What is the minimum immersion depth required for accurate calibration?
For optimal accuracy, the sensing element must be immersed at least 15× its diameter—or ≥75 mm for typical 5-mm-diameter probes—to minimize stem conduction error. The PJ 12 C’s adjustable bath height ensures this criterion is met across all common probe configurations.
Can the PJ 12 C be used with flammable heat transfer fluids?
Yes—its T_max safety system includes a dedicated low-setpoint thermal cutoff and audible alarm certified for use with silicone oils and other Class II combustible fluids per DIN EN 60529 IP20 and ATEX Category 3G.
Is the unit suitable for ISO 17025 accreditation audits?

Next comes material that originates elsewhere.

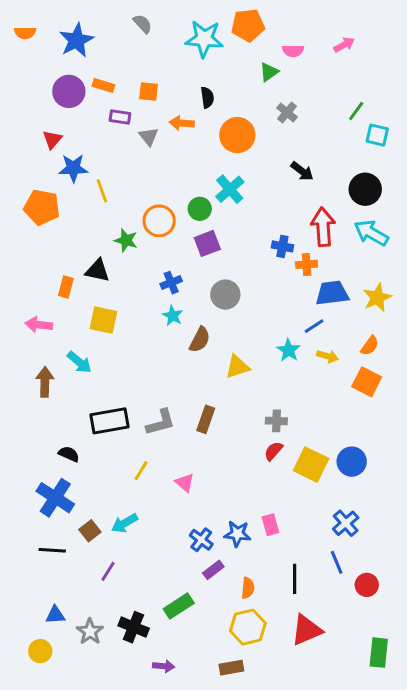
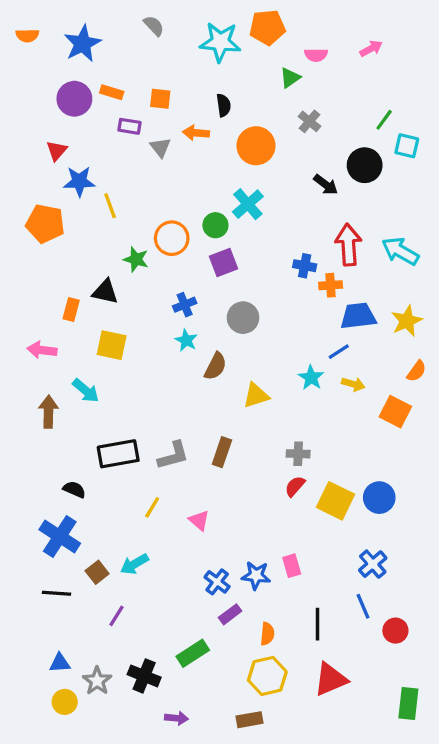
black circle: (365, 189) -> (365, 165), moved
orange semicircle: (370, 346) -> (417, 371), moved
yellow circle: (40, 651) -> (65, 702), moved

Yes—the PJ 12 C provides full traceability through factory calibration certificates (NIST-traceable Pt100 sensor), documented uncertainty budgets (<0.005 °C k=2 at 100 °C), and configurable audit trails when paired with WinVisu and 21 CFR Part 11 add-ons.
How does the overflow design improve calibration repeatability?
By maintaining a fixed liquid level relative to the bath rim—regardless of thermal expansion or minor fluid loss—the overflow chamber eliminates variability in immersion depth, directly reducing Type B uncertainty components associated with meniscus positioning.
What is the maximum allowable ambient temperature for continuous operation?
The specified ambient operating range is 5–40 °C. Sustained operation above 35 °C may reduce cooling efficiency when using external chillers and requires derating of maximum heating power per DIN 12876-1 Annex C.